WHAT THE TASK ASKS — A single number is required: the count of lines in the records below that contain the word "lieu".

SOURCE DATA —
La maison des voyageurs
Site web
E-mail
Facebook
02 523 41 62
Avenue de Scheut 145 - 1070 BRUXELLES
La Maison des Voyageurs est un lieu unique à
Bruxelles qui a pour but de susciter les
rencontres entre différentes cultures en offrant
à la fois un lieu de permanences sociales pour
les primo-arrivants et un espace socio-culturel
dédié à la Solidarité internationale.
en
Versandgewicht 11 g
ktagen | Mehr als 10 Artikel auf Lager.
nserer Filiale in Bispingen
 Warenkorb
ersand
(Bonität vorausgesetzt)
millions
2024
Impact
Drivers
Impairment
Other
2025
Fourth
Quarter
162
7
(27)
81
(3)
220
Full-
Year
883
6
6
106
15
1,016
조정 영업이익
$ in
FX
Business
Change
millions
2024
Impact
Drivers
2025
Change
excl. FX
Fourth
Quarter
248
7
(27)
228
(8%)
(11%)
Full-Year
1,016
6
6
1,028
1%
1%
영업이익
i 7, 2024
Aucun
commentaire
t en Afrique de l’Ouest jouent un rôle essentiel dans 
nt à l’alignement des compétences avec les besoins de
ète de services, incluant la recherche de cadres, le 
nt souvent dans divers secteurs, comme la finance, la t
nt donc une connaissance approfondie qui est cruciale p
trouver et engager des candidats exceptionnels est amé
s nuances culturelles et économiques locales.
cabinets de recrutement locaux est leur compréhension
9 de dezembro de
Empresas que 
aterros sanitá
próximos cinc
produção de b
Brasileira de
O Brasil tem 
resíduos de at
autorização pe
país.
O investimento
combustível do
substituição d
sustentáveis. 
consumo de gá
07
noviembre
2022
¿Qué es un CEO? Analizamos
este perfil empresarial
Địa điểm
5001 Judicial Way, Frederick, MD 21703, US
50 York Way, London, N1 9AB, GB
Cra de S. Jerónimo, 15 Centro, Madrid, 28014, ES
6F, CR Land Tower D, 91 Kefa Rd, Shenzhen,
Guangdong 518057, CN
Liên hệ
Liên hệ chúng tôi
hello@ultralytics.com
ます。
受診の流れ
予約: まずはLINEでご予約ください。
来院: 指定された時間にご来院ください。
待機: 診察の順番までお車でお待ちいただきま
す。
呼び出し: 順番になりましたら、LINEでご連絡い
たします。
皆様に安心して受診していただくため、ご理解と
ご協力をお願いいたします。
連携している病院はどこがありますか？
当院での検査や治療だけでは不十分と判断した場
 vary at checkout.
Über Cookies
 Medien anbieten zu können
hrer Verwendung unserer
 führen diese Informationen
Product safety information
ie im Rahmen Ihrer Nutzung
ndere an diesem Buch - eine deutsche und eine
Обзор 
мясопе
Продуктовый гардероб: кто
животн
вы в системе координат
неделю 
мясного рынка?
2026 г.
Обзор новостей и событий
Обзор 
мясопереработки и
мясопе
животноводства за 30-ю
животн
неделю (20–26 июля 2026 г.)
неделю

THE COMPLETED TASK — 2